A hospital trust has denied claims it has failed to help a man to have reconstructive surgery after an operation left him disfigured .
Central Manchester University Hospitals Trust, which runs Manchester Royal Infirmary, has responded to claims by Edward Crook, 71, that he was butchered during an operation at the hospital to remove a cancerous growth from his face.
Mr Crook, who is originally from Scholes but now lives in Bolton, said he had been waiting more than eight years for reconstructive surgery but had never been referred to another hospital.
He was told before the operation they would only remove the growth and cut a few inches from his shoulder to replace what they had taken.
But he woke up two and a half months later with no nose, part of his mouth removed and most of the muscle from his shoulders and shoulder blades removed.
A spokesman for the hospital trust said: “Mr Crook underwent a complex life-saving surgical procedure at the Manchester Royal Infirmary in 2008 and we were pleased that he survived the surgery which was successful.

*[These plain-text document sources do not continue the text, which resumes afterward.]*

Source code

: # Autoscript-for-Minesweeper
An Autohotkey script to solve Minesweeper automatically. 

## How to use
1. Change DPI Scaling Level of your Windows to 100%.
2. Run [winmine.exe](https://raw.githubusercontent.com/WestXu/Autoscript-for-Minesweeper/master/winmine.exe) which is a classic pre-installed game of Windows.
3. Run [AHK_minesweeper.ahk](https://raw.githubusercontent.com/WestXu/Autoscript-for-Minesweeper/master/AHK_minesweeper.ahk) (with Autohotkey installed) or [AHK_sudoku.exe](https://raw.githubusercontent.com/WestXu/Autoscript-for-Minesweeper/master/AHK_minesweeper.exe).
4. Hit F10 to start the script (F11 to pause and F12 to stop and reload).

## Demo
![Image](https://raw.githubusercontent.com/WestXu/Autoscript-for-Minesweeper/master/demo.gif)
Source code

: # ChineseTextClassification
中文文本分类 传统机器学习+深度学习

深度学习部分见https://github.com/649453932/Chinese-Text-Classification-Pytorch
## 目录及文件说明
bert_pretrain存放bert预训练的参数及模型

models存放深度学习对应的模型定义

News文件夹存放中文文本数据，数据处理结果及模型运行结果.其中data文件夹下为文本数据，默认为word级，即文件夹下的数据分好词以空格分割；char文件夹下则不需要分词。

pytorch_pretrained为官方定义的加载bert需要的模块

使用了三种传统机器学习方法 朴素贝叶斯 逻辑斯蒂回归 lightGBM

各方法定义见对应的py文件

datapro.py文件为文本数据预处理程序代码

“Unfortunately a complication precluded the planned reconstructive surgery. Mr Crook did not take up our follow-up offer of reconstructive surgery at the time and we continue to offer treatment and support and the offer of reconstructive surgery remains open.”
But Mr Crook said although he was offered the surgery, he did not trust the same surgeon to carry it out and asked to be referred to another hospital. But he claims despite constant requests, no referral has ever been sent.
He said: “They did offer me the surgery then but I said there is no way I am coming back her after the way they had butchered me.
“I asked to be referred to another hospital but that still hasn’t happened.”